IBM researches have recently established a new efficiency record for solar cells made of cheap materials and they were very near to the level of commercial solar panels. They managed to increase the efficiency with almost 40% of their solar cells, from 6,7 percent to 9,6 percent. To reduce even more the costs, these solar cells are build with an inexpensive ink-based process.
The new cell’s semiconductor material is made of abundant elements like copper, zinc, tin, and sulfur but as well as a relatively rare element selenium (CZTS).
Why can CZTS cells become the future of solar power?

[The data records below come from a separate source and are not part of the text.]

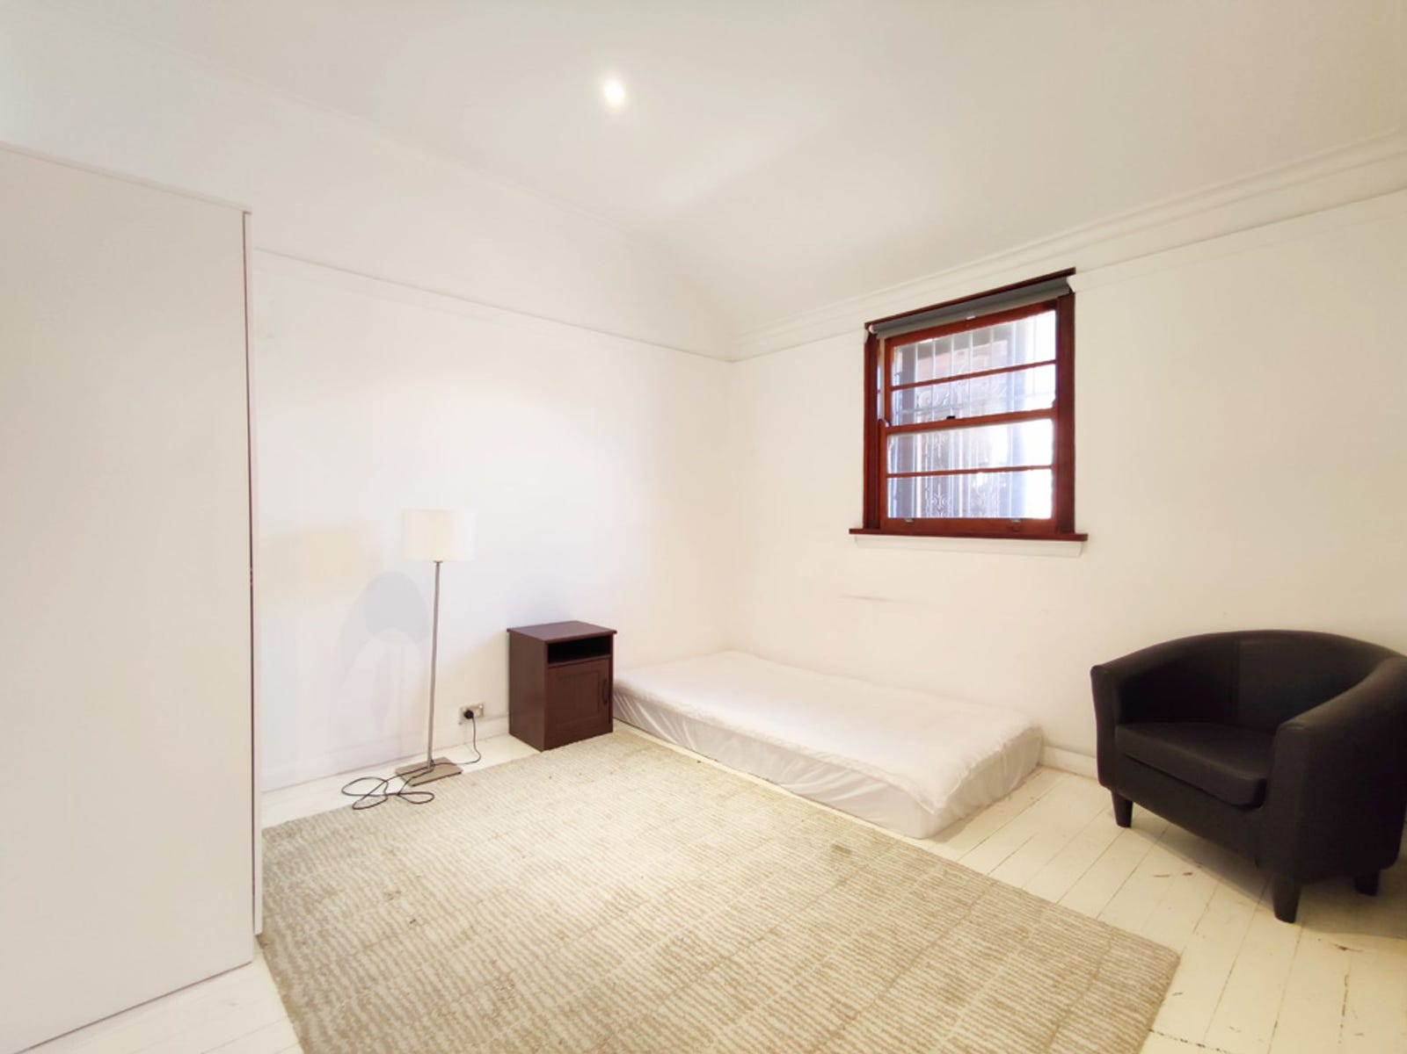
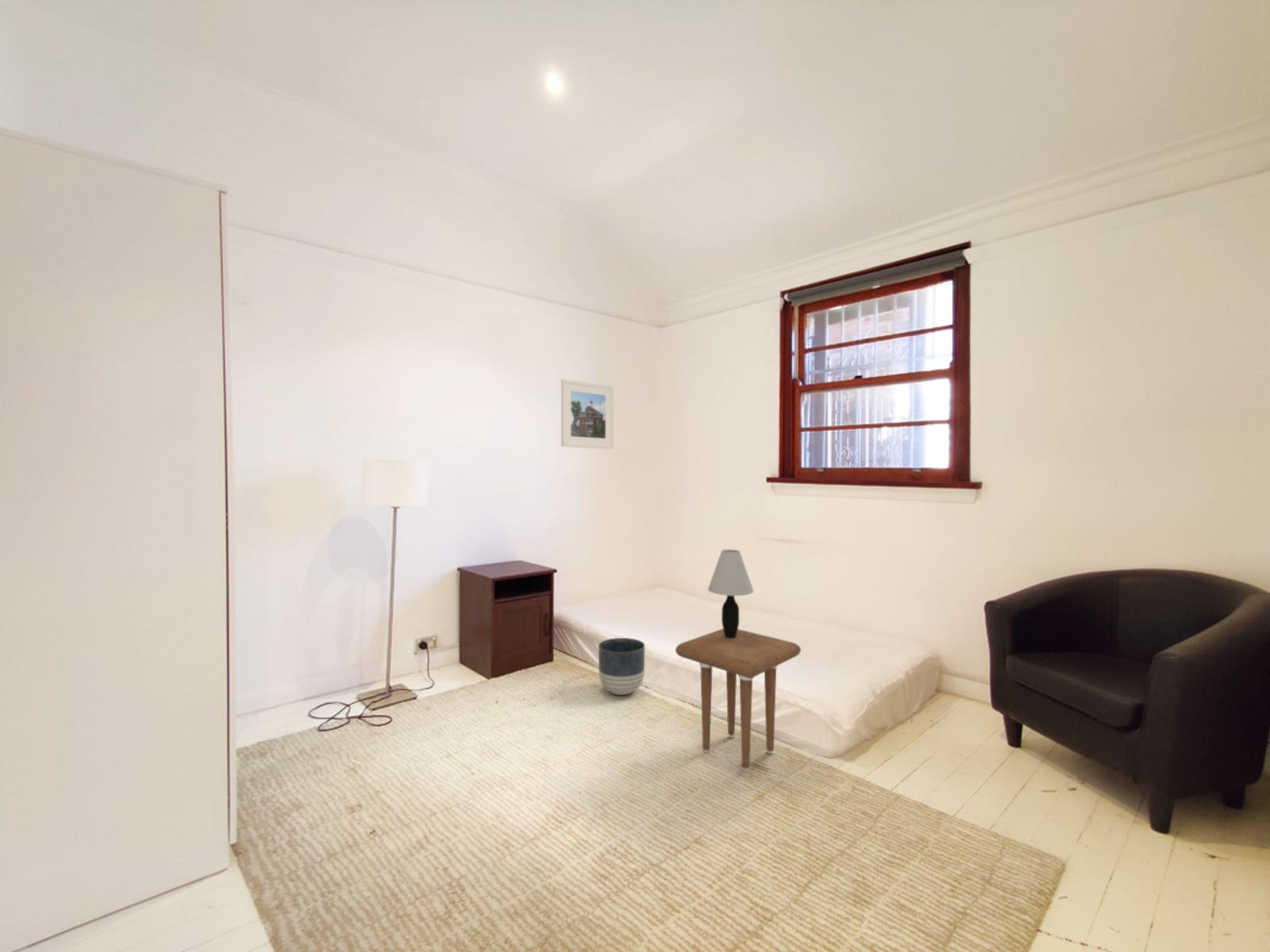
+ planter [598,637,645,696]
+ side table [675,628,802,772]
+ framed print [560,378,614,450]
+ table lamp [706,548,754,639]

Well the IBM solar cell could easily become an alternative to thin film solar cells. This film solar cells use materials that are able to absorb very easily light, and the leading thin film manufacturer uses tellurium.
Tellurium is a very rare element, compared with selenium, which will not be able to sustain the needs of a growing energy demand and for sure it will need an urgent replacement. Even though selenium is very rare compared to gallium or indium, IBM’s solar cell could still compete with copper indium gallium and selenium cells (CIGS). The reason is that selenium is much cheaper than indium and gallium.
The ink-based manufacturing process solves not only the costs issue of CZTS cells but the efficiency problem as well. To make the cells a commercial solution, the efficiency needs to be increased in the lab to at least 12-15 percent, in order to make the manufacturers confident they will reach at least 10 percent efficiency. The 15% efficiency should be easily reachable either by improving other parts of the solar cell besides the main CZTS material, or by doping the semiconductor with other trace elements.